Manager: maybe he was asking..
[from the back] TALK YOUR SHIT WHITE BOY *parrot whistle*
Parenting is groaning when you have to watch the same movie for the 300th time, but also mad when the kid interrupts the movie because you’re actually watching it
Woman love a men with good grammar
Make there knees week by writing them a love letter or too.
When I’m mad at my kid, I don’t put the straw from the juice box in their school lunch.
Remember the bridge you drive over today was built by the lowest bidder.
[ funeral ]
me: *whispering* i never know what to do w my hands
her: *also whispering* well you can definitely stop clapping
If my kids ask, the monster under the bed can only find you if you didn’t brush your teeth
Eat food with the fridge open in front of the other food to establish dominance as well as prepare for the next feeding.
If only my parents had given me a memorable first name.
I’m not saying I did terrible things last night but satan just woke up on my couch and he won’t make eye contact with me.
A cell phone with a low battery is nothing more than a damn-cell in distress
[Boss’ office]
“You’re late AGAIN.”
Drove back for my phone.
“Why do need it at work?”
It’s all I do.
“WHAT?”
I said, IT’S NICE TO SEE YOU.
Today’s workout. 7 x 4 min intervals, 90 min walk.

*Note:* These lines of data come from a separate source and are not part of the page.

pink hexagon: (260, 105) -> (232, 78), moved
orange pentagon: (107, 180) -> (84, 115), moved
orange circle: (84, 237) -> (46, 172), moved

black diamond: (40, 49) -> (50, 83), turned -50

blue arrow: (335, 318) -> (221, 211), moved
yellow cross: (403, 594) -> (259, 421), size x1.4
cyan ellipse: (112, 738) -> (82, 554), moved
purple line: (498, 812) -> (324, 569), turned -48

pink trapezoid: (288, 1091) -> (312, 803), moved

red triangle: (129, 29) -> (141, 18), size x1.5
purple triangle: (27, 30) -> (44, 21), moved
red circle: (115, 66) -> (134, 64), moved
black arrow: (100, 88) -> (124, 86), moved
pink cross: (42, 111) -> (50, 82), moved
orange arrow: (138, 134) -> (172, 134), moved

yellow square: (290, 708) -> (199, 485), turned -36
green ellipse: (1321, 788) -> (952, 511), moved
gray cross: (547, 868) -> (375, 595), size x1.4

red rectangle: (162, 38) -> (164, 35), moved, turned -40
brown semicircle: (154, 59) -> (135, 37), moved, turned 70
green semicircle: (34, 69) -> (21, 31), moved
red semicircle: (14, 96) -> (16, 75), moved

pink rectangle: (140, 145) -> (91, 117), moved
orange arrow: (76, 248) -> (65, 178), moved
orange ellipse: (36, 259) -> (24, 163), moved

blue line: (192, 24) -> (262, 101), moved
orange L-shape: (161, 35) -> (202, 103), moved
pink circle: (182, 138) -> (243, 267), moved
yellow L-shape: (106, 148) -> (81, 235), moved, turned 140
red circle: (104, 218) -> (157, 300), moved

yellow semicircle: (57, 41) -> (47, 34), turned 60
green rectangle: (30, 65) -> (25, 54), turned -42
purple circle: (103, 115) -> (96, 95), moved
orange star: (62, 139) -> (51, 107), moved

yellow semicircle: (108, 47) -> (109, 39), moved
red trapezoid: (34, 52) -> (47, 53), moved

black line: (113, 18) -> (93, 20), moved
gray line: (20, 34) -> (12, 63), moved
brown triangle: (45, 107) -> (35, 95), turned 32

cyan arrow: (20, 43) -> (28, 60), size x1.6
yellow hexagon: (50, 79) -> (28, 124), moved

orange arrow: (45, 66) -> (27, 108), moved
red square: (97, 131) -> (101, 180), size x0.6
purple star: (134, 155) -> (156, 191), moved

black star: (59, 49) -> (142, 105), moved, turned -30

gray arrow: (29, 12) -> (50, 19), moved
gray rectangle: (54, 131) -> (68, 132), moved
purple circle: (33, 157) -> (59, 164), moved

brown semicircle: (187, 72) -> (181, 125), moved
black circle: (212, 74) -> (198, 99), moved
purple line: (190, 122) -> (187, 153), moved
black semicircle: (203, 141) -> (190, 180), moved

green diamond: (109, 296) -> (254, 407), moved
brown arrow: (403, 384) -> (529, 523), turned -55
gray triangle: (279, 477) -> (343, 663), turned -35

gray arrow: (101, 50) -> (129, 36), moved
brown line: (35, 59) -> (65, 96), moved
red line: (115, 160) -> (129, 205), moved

Participated in polar bear swim. Banned from the zoo.
[tsunami approaches]
Me: At last I will feel oblivion’s sweet embrace.
Tsunami (inexplicably reversing): I have a boyfriend.
The Proclaimers: And I would walk 500 miles
Me: (realizing there’s no way I’m putting this much work into a relationship) You should pick them
interviewer: can you explain the 5 year gap in your resumé
me: yes
interviewer: are you going to?
me: no
If I ever get married, I’m not wearing white. Nothing to do with the whole virginity thing, and everything to do with being a sloppy eater.